* **WHAT YOU WILL DO**:
a. Please write out the stretch of the HBase Netty leak comment below from "You are viewing" through "of this one?".
b. Answer these questions from the HBase Netty leak comment below:
(i) Which leak detection mode is named in the quoted bullet?
(ii) What direct memory setting is given as an example for a pod with 64G of total memory?
(iii) Which Phoenix version did the commenter's test setup use on the client side?
c. Proceed with the HBase Netty leak comment below, starting after its last sentence.

You are viewing a plain text version of this content. The canonical link for it is here.
Posted to issues@hbase.apache.org by "Viraj Jasani (Jira)" <ji...@apache.org> on 2022/04/26 05:34:00 UTC

[jira] [Comment Edited] (HBASE-26708) Netty Leak detected and eventually results in OutOfDirectMemoryError

    [ https://issues.apache.org/jira/browse/HBASE-26708?page=com.atlassian.jira.plugin.system.issuetabpanels:comment-tabpanel&focusedCommentId=17527894#comment-17527894 ] 

Viraj Jasani edited comment on HBASE-26708 at 4/26/22 5:33 AM:
---------------------------------------------------------------

Hello [~elserj], 
{quote}did you ever get to the bottom of this one?
{quote}
 
{quote} * leakDetection=advanced gave similar looking allocators/usages that Viraj shared{quote}
As per the advanced leak detection mode, I never saw any leaks coming from hbase as such, they are coming from netty only.

 

Here are few more observations, the leaks occur only for:
 # nodes with less memory available (e.g. 64 GB vs 128 GB with ~8-10 M rps)
 # cloud infra without any colocation of datanode and regionserver k8s pods (pods sharing different nodes)

 

Also, I keep seeing GC logs coming from netty which makes it look like leaked buffers are getting garbage collected but only when GC can't keep up with ever increasing leaks, we see hanging state where NettyRPCServer is no longer able to process any more RPC requests.

 

The only resolution I see so far is to increase direct memory (e.g. -XX:MaxDirectMemorySize=55G for 64G total memory pod) until Netty's leaked ByteBuff issue is resolved or GC is able to catch up with the higher leak rate (with increasing RPC requests).

 
{quote}Switching from NettyRPCServer back to BlockingRpcServer appears to have fixed (at least most) of the problem.
{quote}
That's a news to me!! When I did this with 2.4.6 (or 2.4.7/8), BlockingRpcServer was not even functional for basic RPC requests. My test setup had Phoenix 4.16 (hbase 1.6) client against hbase 2.4.6/7/8 server.

* **DATASET EXCERPTS**:
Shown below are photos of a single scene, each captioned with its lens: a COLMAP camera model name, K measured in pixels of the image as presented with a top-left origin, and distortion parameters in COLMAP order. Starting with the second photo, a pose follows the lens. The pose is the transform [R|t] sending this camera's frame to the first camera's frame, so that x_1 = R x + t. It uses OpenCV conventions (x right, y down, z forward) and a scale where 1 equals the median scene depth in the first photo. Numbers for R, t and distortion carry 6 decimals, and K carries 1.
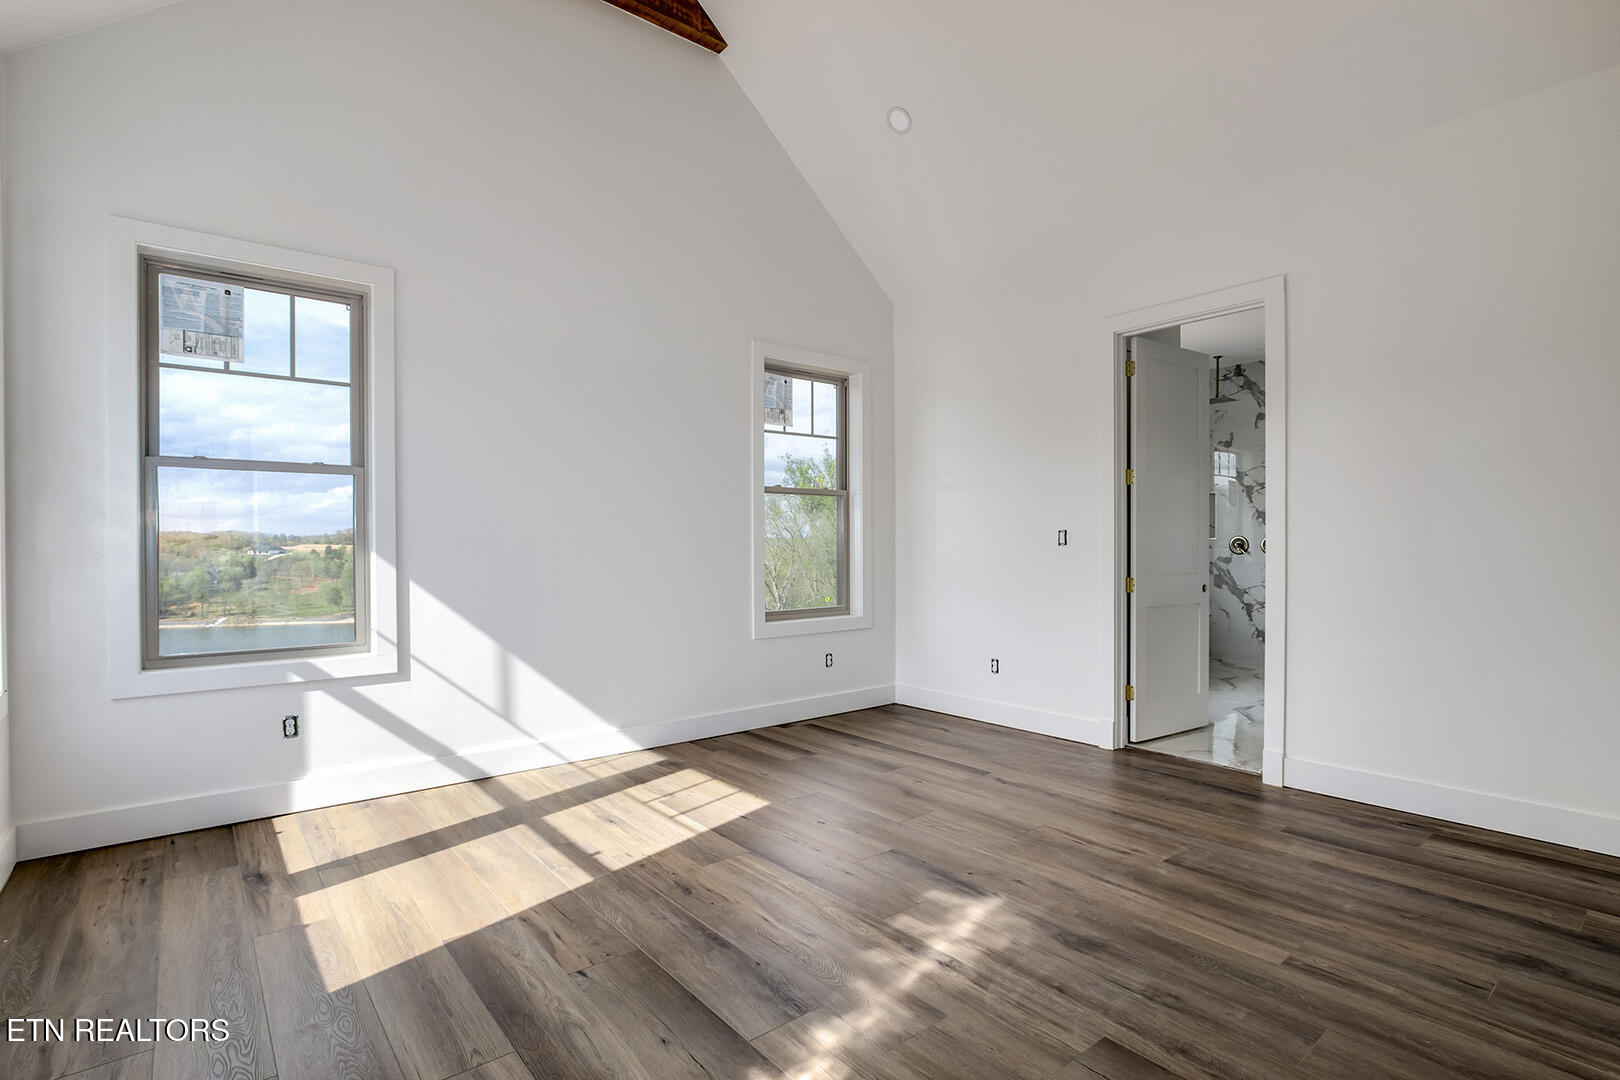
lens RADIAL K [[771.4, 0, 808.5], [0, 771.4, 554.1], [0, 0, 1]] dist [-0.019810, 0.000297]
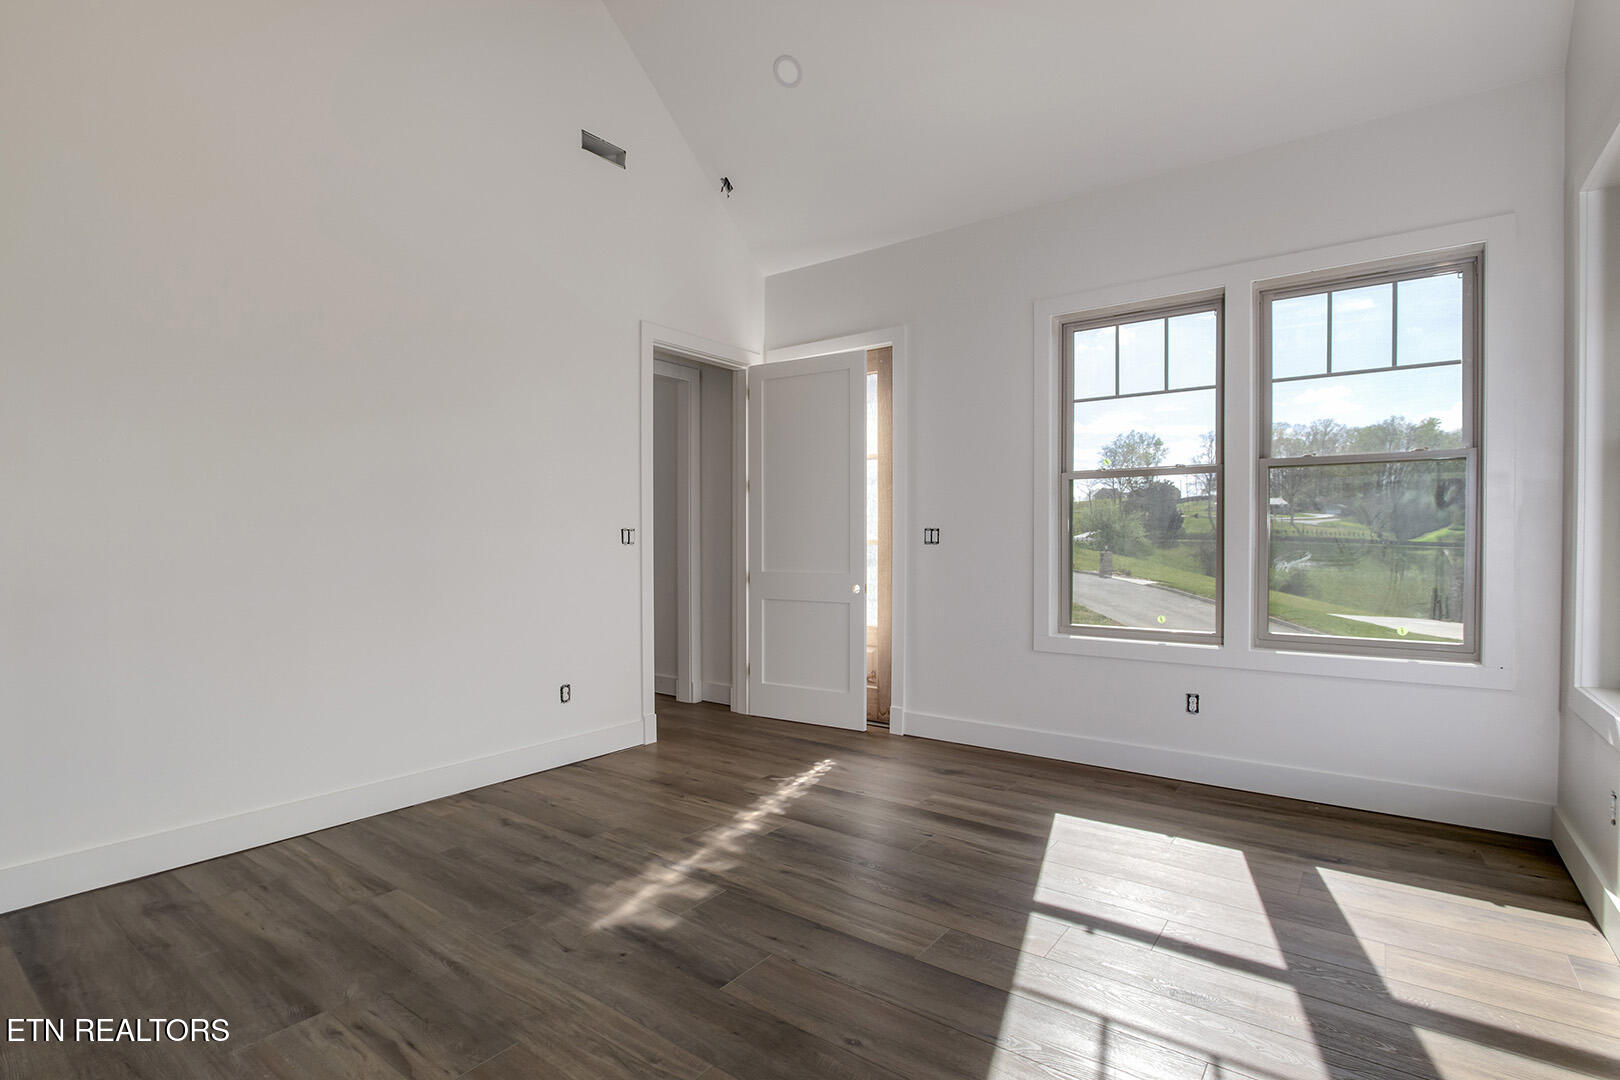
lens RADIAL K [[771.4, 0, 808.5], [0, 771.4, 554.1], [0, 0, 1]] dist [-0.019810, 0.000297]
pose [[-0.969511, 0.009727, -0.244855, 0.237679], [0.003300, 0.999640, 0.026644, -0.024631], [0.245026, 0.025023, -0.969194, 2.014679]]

---

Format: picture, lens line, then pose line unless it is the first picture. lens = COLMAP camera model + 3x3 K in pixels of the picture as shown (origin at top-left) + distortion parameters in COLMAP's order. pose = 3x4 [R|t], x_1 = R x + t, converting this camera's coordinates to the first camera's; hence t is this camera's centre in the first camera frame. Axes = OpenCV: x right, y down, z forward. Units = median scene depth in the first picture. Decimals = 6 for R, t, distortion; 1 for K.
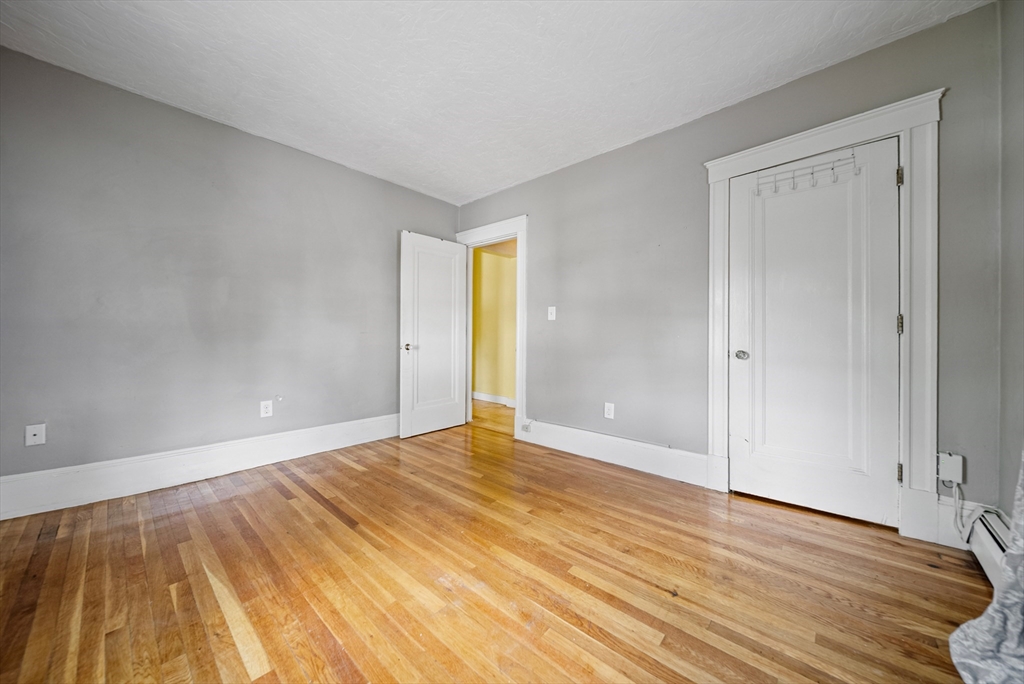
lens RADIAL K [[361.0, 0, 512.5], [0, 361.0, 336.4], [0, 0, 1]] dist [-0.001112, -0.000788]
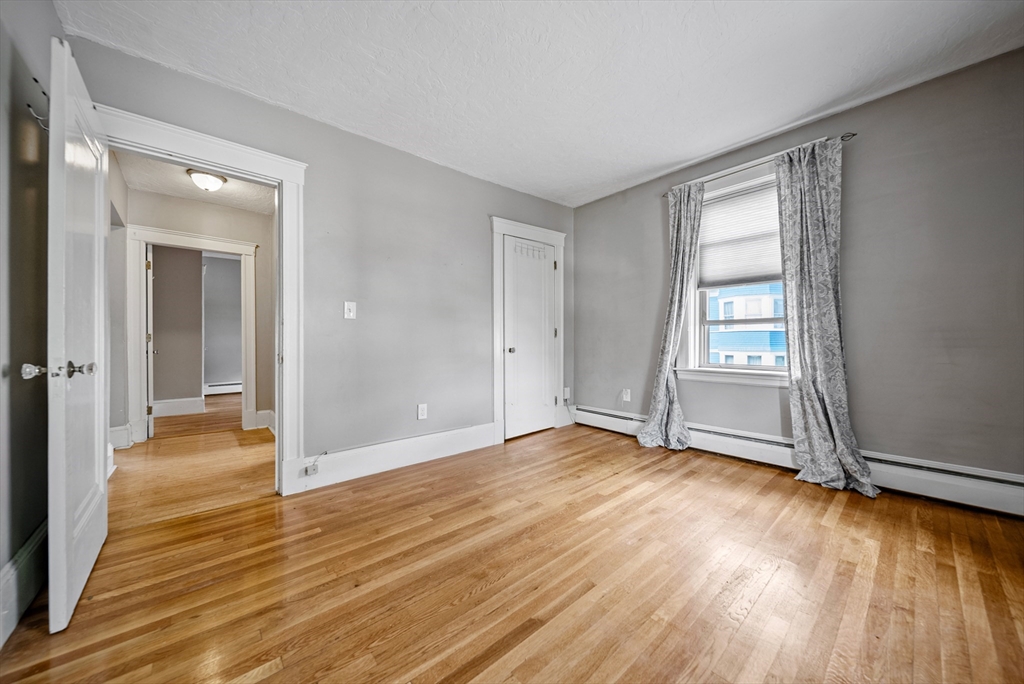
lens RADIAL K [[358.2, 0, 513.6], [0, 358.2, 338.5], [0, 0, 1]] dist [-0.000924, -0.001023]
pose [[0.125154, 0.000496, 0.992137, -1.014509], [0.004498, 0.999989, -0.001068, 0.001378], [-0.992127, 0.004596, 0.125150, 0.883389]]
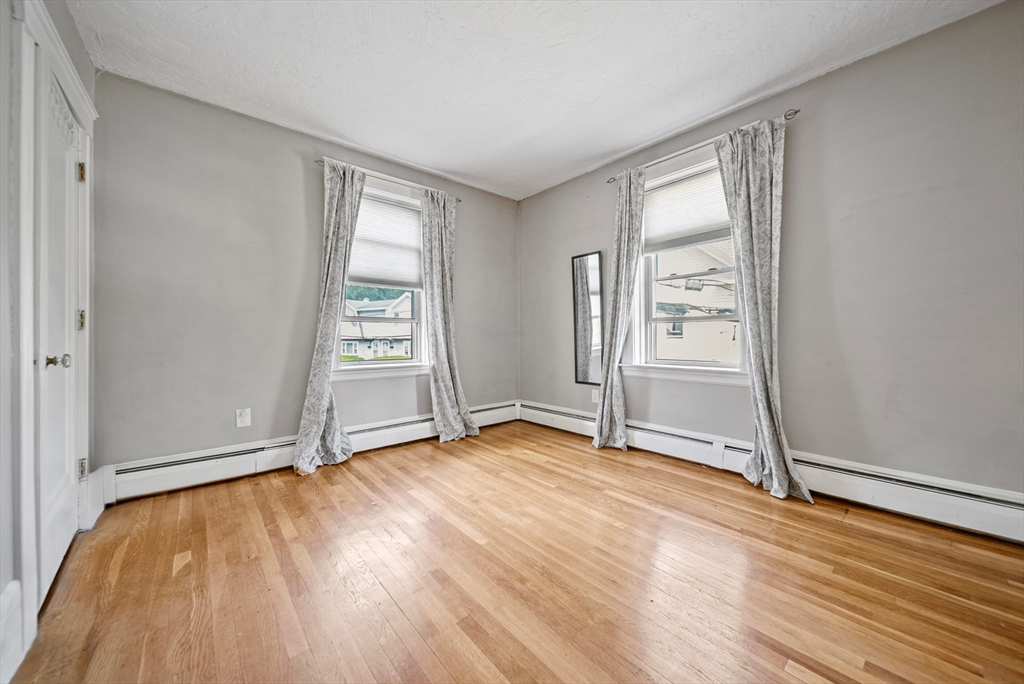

* **PER-TASK ANSWERS**:
a.
You are viewing a plain text version of this content. The canonical link for it is here.
Posted to issues@hbase.apache.org by "Viraj Jasani (Jira)" <ji...@apache.org> on 2022/04/26 05:34:00 UTC

[jira] [Comment Edited] (HBASE-26708) Netty Leak detected and eventually results in OutOfDirectMemoryError

    [ https://issues.apache.org/jira/browse/HBASE-26708?page=com.atlassian.jira.plugin.system.issuetabpanels:comment-tabpanel&focusedCommentId=17527894#comment-17527894 ] 

Viraj Jasani edited comment on HBASE-26708 at 4/26/22 5:33 AM:
---------------------------------------------------------------

Hello [~elserj], 
{quote}did you ever get to the bottom of this one?

b.
(i) Advanced (leakDetection=advanced).
(ii) -XX:MaxDirectMemorySize=55G.
(iii) Phoenix 4.16.

c.
was (Author: vjasani):
Hello [~elserj], 
{quote}did you ever get to the bottom of this one?
{quote}
 
{quote} * leakDetection=advanced gave similar looking allocators/usages that Viraj shared{quote}
As per the advanced leak detection mode, I never saw any leaks coming from hbase as such, they are coming from netty only.

 

Here are few more observations, the leaks occur only for:
 # nodes with less memory available (e.g. 64 GB vs 128 GB with ~8-10 M rps)
 # cloud infra without any colocation of datanode and regionserver k8s pods (pods sharing different nodes)

 

Also, I keep seeing GC logs coming from netty which makes it look like leaked buffers are getting garbage collected but only when GC can't keep up with ever increasing leaks, we see hanging state where NettyRPCServer is no longer able to process any more RPC requests.

 

The only resolution I see so far is to increase direct memory (e.g. -XX:MaxDirectMemorySize=55G for 64G total memory pod) until Netty's leaked ByteBuff issue is resolved or GC is able to catch up with the higher leak rate (with increasing RPC requests).

> Netty Leak detected and eventually results in OutOfDirectMemoryError
> --------------------------------------------------------------------
>
>                 Key: HBASE-26708
>                 URL: https://issues.apache.org/jira/browse/HBASE-26708
>             Project: HBase
>          Issue Type: Bug
>    Affects Versions: 2.4.6
>            Reporter: Viraj Jasani
>            Priority: Major
>             Fix For: 2.5.0, 3.0.0-alpha-3, 2.4.12
>
>
> Under constant data ingestion, using default Netty based RpcServer and RpcClient implementation results in OutOfDirectMemoryError, supposedly caused by leaks detected by Netty's LeakDetector.
> {code:java}
> 2022-01-25 17:03:10,084 ERROR [S-EventLoopGroup-1-3] util.ResourceLeakDetector - java:115)
>   org.apache.hbase.thirdparty.io.netty.handler.codec.ByteToMessageDecoder.expandCumulation(ByteToMessageDecoder.java:538)
>   org.apache.hbase.thirdparty.io.netty.handler.codec.ByteToMessageDecoder$1.cumulate(ByteToMessageDecoder.java:97)
>   org.apache.hbase.thirdparty.io.netty.handler.codec.ByteToMessageDecoder.channelRead(ByteToMessageDecoder.java:274)
>   org.apache.hbase.thirdparty.io.netty.channel.AbstractChannelHandlerContext.invokeChannelRead(AbstractChannelHandlerContext.java:379)
>   org.apache.hbase.thirdparty.io.netty.channel.AbstractChannelHandlerContext.invokeChannelRead(AbstractChannelHandlerContext.java:365)
>   org.apache.hbase.thirdparty.io.netty.channel.AbstractChannelHandlerContext.fireChannelRead(AbstractChannelHandlerContext.java:357)
>   org.apache.hbase.thirdparty.io.netty.channel.DefaultChannelPipeline$HeadContext.channelRead(DefaultChannelPipeline.java:1410)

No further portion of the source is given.